Laporan Wartawan TribunPalu.com, Abdul Humul Faaiz
TRIBUNPALU.COM, PARIGI MOUTONG – Siswa SD Negeri Terpencil Bainaa Barat lebih memilih jembatan daripada Program Makan Bergizi Gratis.
SD Negeri Terpencil Bainaa Barat terletak di Kecamatan Tinombo, Kabupaten Parigi Moutong, Sulawesi Tengah.
Jawaban itu mereka lontarkan kompak saat guru bertanya dari seberang sungai.
Peristiwa itu terjadi belum lama di tepi sungai yang selama ini menjadi satu-satunya akses menuju sekolah.
Guru berdiri di satu sisi, siswa di sisi lain.
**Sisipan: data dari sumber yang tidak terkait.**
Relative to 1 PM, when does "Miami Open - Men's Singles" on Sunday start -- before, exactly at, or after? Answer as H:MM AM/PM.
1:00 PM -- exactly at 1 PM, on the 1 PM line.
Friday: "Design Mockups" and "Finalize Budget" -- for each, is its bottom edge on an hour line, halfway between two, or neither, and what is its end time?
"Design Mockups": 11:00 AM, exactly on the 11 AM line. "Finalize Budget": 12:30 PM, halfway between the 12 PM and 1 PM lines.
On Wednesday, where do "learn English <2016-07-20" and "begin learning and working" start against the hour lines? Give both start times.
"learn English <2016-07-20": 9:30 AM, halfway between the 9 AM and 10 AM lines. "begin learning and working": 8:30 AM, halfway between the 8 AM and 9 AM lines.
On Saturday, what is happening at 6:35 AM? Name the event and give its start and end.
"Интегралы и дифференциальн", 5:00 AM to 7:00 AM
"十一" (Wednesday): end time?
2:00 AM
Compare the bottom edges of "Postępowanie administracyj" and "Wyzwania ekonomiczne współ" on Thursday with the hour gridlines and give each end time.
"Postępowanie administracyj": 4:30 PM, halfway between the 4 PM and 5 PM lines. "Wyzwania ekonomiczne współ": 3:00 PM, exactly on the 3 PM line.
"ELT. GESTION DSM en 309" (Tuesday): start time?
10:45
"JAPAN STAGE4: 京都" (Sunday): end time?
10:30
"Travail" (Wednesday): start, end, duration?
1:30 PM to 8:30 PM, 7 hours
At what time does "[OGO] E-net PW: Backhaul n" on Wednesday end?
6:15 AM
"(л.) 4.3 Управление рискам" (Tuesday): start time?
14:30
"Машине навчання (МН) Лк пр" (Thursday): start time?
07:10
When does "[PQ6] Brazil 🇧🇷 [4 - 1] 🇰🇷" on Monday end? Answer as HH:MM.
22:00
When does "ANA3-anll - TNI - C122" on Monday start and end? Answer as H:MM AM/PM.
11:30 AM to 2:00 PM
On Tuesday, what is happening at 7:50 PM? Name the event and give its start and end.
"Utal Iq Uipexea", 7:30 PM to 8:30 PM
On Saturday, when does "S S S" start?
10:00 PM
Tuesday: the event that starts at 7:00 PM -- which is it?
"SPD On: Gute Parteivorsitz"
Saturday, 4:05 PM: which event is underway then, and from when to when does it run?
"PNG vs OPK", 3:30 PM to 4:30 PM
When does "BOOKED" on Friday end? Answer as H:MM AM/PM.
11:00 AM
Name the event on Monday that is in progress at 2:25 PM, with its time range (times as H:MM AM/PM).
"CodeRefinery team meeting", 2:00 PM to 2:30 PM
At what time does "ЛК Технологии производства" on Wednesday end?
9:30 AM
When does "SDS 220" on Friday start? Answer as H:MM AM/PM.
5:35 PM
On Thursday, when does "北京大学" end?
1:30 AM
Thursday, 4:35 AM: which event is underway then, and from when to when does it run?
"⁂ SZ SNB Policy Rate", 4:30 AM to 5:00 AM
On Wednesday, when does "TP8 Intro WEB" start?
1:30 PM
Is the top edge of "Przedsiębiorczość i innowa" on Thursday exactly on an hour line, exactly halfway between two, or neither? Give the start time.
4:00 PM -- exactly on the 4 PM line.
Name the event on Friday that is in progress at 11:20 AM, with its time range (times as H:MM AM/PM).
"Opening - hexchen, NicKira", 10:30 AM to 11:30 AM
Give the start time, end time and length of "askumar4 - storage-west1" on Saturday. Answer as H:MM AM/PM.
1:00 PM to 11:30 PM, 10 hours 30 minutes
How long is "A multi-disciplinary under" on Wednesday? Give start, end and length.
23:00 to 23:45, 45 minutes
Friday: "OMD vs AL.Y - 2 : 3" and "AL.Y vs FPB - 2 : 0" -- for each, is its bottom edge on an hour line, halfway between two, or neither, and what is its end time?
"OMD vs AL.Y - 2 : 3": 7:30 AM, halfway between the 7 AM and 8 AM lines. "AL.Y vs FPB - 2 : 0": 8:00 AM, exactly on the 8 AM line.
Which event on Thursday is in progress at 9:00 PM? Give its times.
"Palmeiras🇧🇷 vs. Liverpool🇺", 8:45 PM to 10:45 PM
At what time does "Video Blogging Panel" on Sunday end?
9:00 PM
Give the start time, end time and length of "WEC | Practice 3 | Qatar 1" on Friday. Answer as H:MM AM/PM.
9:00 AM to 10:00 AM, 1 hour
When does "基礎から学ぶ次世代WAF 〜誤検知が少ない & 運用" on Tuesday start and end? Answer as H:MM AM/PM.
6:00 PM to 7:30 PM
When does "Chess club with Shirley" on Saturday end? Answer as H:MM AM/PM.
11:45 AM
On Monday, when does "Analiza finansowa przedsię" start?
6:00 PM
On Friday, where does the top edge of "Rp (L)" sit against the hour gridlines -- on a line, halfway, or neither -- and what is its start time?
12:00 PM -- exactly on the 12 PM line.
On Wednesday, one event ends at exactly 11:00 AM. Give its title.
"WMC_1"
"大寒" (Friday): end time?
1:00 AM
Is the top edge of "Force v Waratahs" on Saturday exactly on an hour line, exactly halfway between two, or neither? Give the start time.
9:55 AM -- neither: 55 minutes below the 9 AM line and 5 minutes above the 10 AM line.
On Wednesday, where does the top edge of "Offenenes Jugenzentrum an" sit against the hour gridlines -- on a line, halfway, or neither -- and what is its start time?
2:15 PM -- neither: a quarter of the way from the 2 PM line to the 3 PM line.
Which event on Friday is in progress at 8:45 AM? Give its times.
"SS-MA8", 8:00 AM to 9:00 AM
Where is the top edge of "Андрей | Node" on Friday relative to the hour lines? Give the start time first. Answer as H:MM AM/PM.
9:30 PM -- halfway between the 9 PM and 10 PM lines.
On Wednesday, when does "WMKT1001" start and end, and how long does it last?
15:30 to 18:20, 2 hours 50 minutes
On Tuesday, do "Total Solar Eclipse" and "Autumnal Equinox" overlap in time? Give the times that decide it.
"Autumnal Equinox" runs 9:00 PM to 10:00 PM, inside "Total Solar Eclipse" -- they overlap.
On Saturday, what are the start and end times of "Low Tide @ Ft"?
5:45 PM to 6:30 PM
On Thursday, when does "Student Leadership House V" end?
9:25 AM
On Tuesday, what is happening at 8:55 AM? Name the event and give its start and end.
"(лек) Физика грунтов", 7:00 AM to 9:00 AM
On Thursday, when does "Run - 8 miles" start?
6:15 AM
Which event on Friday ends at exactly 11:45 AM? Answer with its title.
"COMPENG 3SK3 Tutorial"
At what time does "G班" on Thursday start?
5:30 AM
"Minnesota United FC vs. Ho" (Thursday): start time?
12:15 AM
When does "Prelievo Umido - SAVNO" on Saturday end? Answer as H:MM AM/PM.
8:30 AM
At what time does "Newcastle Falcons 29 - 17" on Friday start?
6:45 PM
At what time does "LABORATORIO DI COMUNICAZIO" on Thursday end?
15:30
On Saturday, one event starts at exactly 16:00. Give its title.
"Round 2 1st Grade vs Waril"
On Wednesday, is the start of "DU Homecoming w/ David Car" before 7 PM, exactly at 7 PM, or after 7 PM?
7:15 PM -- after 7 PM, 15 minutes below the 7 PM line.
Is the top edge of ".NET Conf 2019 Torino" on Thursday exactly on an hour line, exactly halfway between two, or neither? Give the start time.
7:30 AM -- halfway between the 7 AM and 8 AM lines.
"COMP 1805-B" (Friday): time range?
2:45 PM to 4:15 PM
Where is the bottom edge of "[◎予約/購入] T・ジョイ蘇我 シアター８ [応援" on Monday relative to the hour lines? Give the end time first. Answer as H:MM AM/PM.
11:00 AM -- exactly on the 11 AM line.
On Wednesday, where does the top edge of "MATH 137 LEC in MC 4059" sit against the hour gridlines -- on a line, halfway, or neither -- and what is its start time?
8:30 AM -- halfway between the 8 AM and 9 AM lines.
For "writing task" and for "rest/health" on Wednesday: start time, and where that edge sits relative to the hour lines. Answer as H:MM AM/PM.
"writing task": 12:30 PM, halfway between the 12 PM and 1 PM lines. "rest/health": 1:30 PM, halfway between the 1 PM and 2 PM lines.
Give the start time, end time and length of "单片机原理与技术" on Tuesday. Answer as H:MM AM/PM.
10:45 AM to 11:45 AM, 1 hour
Suara diteriakkan melintasi arus air yang mengalir di antara bebatuan.
“Kalian mau pilih MBG atau jembatan?” teriak sang guru.
Baca juga: Lokasi Pantau Hilal di Sulteng Jelang Penentuan Awal Ramadan 2026
“Jembatan!” jawab siswa serempak.
Momen singkat itu menggambarkan kebutuhan paling mendesak bagi lebih dari 40 siswa di sekolah tersebut.
Sejak berdiri pada 2012, SD Negeri Terpencil Bainaa Barat belum memiliki jembatan penghubung.
Guru sekolah itu, Najib Nadir, menjelaskan persoalan terbesar yang dihadapi saat ini adalah akses.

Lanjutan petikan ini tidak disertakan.